EXERCISE
Find the lines below in which the string "الشاشة" occurs. Copy each one.

ENTRIES SUPPLIED
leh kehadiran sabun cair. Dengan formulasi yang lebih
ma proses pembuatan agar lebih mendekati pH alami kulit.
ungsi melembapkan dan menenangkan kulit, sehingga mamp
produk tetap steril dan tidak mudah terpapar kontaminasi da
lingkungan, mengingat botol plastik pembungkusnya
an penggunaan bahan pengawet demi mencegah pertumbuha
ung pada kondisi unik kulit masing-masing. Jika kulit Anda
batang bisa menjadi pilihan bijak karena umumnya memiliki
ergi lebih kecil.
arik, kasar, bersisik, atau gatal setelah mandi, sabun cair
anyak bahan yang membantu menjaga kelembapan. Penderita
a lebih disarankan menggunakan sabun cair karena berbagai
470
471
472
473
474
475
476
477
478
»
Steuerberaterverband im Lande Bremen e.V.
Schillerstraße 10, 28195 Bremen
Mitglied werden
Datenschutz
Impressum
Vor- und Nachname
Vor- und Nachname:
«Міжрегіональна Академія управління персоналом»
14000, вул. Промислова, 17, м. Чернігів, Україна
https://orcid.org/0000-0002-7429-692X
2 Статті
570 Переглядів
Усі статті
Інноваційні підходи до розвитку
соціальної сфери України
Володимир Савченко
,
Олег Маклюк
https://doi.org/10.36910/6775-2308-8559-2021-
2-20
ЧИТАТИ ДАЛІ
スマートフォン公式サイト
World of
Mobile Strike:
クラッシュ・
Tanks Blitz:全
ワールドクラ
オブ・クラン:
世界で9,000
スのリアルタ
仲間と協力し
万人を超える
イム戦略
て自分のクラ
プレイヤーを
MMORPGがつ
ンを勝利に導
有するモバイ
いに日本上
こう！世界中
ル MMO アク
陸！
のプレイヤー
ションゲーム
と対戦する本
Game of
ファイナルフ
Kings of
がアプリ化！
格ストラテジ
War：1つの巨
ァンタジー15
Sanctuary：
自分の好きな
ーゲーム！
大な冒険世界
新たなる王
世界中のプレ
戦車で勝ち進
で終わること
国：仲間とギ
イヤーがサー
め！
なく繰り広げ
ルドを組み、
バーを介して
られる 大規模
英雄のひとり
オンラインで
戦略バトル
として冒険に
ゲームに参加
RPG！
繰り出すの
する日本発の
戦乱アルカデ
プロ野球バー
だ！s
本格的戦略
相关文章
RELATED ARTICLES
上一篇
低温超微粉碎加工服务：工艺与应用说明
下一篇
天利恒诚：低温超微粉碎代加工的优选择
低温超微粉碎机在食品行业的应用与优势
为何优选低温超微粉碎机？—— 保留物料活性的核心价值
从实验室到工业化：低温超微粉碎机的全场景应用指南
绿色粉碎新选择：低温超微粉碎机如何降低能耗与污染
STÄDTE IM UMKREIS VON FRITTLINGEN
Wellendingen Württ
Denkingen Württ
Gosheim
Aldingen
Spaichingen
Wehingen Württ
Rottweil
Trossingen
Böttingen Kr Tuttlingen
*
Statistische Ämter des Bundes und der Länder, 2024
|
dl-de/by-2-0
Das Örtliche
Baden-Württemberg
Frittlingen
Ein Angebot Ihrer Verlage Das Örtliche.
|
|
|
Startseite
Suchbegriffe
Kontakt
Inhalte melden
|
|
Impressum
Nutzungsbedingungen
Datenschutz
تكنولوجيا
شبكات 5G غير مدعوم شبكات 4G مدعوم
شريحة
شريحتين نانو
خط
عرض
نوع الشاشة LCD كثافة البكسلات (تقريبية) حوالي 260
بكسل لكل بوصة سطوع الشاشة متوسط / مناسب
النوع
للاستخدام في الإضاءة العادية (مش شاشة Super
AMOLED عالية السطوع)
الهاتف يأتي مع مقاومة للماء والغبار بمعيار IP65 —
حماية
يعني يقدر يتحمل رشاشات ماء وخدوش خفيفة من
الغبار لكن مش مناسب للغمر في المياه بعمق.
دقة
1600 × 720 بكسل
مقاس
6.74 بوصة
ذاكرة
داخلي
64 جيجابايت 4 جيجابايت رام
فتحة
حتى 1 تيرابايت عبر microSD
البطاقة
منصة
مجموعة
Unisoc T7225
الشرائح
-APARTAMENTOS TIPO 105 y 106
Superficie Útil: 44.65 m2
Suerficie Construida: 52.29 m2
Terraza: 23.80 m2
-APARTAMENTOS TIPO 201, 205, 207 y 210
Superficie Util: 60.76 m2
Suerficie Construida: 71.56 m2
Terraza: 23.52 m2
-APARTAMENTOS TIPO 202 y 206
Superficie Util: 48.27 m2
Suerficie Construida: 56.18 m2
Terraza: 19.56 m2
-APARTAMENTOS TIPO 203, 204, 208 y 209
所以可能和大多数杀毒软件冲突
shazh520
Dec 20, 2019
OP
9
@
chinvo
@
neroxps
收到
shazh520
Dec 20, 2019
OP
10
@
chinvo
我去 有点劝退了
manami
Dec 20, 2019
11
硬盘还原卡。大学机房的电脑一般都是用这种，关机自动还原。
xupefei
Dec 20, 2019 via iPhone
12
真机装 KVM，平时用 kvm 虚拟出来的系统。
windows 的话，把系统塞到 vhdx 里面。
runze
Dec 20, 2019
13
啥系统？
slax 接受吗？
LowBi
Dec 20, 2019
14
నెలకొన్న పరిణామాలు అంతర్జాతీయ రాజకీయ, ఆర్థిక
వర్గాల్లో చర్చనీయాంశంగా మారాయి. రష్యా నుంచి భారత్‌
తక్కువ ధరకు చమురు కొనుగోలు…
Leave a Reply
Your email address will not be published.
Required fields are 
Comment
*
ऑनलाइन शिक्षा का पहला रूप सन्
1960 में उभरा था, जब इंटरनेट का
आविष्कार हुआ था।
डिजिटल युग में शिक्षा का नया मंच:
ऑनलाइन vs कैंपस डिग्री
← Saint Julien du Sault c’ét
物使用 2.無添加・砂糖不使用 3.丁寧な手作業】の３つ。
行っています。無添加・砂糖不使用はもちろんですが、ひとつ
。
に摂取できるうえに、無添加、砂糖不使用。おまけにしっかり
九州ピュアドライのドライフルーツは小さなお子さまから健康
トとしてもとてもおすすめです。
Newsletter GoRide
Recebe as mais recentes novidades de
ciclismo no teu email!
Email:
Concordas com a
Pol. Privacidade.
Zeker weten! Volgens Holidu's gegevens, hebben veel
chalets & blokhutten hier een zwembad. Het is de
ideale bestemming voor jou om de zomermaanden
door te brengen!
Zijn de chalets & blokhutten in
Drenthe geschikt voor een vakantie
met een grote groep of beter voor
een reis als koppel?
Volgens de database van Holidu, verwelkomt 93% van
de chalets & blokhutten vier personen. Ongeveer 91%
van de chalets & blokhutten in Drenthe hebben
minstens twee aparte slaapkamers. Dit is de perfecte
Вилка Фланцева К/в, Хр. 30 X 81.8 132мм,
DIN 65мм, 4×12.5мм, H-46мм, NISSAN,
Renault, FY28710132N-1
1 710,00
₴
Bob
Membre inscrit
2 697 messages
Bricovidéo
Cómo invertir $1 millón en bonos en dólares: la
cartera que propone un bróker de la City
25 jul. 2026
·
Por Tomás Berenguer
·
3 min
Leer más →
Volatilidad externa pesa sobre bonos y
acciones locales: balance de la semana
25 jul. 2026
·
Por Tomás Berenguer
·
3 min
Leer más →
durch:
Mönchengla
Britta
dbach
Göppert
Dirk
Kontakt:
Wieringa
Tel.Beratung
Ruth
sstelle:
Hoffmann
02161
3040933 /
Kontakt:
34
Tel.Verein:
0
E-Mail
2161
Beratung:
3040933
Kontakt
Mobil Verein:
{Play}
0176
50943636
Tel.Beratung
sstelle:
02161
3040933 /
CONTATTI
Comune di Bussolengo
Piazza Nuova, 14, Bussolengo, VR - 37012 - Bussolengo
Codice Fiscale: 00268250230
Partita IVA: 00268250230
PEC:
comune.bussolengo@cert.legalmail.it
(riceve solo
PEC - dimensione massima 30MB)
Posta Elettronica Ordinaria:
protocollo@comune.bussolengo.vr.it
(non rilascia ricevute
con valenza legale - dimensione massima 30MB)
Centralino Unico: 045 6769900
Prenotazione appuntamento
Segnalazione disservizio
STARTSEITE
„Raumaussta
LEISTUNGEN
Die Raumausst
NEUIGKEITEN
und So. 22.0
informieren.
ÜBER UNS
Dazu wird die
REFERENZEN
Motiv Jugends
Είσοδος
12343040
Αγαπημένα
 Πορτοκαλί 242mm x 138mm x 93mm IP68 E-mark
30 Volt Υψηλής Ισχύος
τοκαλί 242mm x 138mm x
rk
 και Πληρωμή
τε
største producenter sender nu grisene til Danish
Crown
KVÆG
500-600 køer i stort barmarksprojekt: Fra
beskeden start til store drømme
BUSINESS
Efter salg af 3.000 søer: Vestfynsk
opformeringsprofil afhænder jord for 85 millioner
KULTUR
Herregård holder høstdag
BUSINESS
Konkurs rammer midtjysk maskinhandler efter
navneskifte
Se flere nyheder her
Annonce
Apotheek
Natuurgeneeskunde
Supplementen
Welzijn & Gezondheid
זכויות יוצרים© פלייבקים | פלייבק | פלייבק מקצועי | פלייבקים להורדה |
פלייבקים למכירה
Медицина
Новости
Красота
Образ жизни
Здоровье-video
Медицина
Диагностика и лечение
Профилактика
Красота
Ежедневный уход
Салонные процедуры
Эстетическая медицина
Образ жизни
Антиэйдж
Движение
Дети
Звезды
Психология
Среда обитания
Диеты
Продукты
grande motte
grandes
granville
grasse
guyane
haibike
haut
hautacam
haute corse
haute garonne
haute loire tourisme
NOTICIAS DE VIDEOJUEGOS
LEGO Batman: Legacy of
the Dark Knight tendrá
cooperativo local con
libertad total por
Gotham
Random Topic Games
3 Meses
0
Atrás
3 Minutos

ANSWER BOX
نوع الشاشة LCD كثافة البكسلات (تقريبية) حوالي 260
بكسل لكل بوصة سطوع الشاشة متوسط / مناسب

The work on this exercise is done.